*Written problem*. Render the lines below as a numbered list, skipping any blank lines and leaving out the pictures.

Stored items
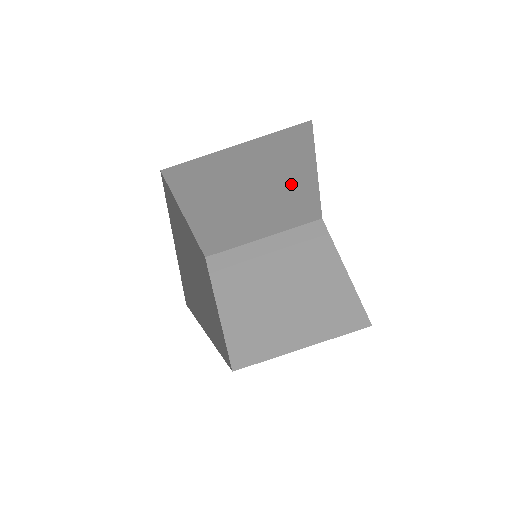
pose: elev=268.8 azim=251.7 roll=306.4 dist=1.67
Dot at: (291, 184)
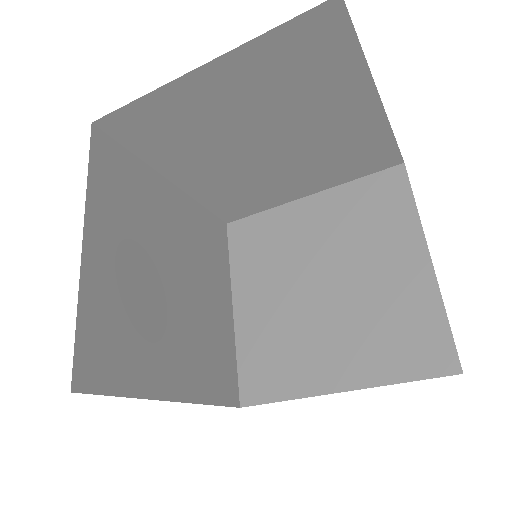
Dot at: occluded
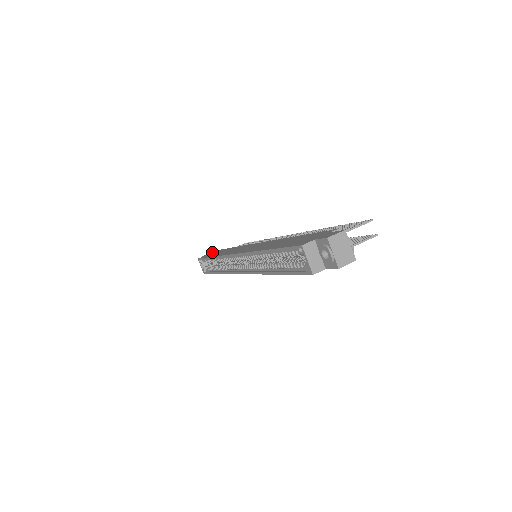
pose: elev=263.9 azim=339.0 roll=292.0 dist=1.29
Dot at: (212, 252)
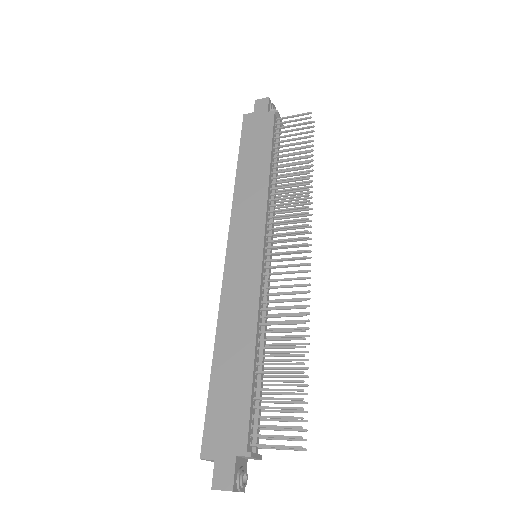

*Answer for the task*.
1. pose: elev=268.8 azim=251.7 roll=306.4 dist=1.67
2. Dot at: (291, 184)
3. Dot at: occluded
4. pose: elev=263.9 azim=339.0 roll=292.0 dist=1.29
5. Dot at: (212, 252)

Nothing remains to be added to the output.